TASK DIRECTIONS: Look through the listing below and report every line that contains "myblog".

□ □ □ □ □ □ □

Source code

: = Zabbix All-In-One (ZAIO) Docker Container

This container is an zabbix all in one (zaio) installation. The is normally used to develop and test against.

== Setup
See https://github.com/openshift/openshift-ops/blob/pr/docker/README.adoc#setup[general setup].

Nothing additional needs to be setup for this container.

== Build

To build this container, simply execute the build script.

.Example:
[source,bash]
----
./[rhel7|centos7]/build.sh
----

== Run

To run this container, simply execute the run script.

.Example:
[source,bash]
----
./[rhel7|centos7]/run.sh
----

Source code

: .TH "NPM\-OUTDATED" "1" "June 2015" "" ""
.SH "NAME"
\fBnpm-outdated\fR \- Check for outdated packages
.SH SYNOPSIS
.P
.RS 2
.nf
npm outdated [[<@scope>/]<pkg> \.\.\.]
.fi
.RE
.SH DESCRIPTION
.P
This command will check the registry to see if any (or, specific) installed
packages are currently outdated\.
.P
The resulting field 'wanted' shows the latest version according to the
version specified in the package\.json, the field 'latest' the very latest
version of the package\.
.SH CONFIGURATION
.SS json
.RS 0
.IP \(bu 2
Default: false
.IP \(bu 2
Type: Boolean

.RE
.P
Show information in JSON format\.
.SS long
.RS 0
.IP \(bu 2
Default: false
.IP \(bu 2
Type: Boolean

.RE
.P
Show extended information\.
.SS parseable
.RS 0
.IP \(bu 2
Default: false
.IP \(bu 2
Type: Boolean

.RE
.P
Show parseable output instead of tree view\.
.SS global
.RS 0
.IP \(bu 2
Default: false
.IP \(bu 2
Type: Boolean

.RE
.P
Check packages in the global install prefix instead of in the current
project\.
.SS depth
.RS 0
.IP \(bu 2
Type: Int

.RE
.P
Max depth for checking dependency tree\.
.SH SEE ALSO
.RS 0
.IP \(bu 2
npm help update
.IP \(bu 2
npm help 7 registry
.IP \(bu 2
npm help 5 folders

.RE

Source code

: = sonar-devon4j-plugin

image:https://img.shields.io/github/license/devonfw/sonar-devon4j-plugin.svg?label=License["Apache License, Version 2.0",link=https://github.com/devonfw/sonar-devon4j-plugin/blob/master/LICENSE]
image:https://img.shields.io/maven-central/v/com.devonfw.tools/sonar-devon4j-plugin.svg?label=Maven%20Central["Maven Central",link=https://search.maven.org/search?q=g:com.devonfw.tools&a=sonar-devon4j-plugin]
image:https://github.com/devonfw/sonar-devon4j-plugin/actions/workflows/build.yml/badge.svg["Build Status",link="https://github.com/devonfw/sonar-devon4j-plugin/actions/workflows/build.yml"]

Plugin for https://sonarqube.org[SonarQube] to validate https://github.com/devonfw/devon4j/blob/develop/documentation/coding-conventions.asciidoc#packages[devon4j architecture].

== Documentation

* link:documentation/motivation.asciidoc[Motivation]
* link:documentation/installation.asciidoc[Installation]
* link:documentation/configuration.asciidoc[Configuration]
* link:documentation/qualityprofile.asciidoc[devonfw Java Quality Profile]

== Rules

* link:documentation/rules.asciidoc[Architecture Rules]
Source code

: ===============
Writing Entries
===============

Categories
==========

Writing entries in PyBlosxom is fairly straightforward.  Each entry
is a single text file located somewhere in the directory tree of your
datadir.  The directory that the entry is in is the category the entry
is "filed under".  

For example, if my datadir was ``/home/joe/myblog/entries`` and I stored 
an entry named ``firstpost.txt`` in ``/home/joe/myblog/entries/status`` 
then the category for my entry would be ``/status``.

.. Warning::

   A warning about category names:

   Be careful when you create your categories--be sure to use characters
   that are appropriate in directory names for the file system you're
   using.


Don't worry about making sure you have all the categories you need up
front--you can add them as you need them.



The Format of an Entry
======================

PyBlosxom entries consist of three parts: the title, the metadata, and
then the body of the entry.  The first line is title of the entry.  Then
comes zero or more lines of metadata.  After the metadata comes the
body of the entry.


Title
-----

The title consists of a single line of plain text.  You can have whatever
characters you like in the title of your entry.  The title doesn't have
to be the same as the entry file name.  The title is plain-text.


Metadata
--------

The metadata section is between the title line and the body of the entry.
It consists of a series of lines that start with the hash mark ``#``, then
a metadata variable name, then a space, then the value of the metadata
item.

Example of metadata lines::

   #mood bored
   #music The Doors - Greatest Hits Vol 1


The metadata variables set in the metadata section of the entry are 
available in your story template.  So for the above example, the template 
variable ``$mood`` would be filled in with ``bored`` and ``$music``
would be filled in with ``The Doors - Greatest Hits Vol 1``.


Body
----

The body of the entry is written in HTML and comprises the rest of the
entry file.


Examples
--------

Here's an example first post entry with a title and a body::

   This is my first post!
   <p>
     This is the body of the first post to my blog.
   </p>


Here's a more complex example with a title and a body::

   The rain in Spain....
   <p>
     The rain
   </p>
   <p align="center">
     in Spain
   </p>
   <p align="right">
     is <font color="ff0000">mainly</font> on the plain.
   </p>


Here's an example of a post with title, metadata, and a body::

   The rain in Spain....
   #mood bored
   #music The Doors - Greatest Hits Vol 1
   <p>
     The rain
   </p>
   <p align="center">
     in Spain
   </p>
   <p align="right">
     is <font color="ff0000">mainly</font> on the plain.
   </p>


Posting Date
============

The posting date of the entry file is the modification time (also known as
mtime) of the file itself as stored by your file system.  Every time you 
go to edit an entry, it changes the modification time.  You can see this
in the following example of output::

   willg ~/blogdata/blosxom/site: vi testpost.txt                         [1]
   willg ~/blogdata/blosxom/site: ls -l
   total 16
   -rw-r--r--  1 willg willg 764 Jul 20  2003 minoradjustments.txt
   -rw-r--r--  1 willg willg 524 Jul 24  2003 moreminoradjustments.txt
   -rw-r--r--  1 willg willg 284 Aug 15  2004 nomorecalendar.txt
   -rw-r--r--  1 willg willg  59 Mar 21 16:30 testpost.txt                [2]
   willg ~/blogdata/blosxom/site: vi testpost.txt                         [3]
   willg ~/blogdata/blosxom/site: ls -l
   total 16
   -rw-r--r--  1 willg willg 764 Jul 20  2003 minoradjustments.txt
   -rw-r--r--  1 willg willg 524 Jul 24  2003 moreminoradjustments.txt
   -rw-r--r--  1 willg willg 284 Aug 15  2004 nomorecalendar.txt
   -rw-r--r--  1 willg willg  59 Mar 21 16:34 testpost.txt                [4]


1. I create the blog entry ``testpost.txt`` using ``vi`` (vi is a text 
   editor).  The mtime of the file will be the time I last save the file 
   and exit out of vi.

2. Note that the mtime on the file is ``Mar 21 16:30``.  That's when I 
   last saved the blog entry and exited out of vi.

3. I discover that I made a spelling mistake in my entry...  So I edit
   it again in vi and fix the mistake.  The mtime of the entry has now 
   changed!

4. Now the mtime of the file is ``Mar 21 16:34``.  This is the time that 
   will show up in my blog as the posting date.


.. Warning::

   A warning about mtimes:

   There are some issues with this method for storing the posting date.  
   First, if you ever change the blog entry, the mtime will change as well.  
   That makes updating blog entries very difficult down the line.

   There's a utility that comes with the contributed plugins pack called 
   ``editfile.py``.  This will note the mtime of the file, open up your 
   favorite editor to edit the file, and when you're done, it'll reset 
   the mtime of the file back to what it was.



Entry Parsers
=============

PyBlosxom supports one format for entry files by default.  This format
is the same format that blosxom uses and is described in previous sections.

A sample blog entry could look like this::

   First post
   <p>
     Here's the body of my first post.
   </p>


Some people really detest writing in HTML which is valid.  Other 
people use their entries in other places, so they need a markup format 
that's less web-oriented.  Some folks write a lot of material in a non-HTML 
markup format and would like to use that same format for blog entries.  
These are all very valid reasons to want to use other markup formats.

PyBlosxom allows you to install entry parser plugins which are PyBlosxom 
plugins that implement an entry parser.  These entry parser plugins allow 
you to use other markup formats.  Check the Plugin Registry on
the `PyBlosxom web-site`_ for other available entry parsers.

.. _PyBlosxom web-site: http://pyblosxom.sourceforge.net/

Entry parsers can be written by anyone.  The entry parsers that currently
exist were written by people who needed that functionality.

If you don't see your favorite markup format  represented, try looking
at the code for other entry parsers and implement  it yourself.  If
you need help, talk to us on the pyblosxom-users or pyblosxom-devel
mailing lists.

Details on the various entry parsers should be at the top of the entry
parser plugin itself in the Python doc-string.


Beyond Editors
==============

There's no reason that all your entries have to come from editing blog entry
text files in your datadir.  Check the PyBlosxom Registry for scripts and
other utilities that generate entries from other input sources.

□ □ □ □ □ □ □

TASK ANSWER:
For example, if my datadir was ``/home/joe/myblog/entries`` and I stored 
an entry named ``firstpost.txt`` in ``/home/joe/myblog/entries/status`` 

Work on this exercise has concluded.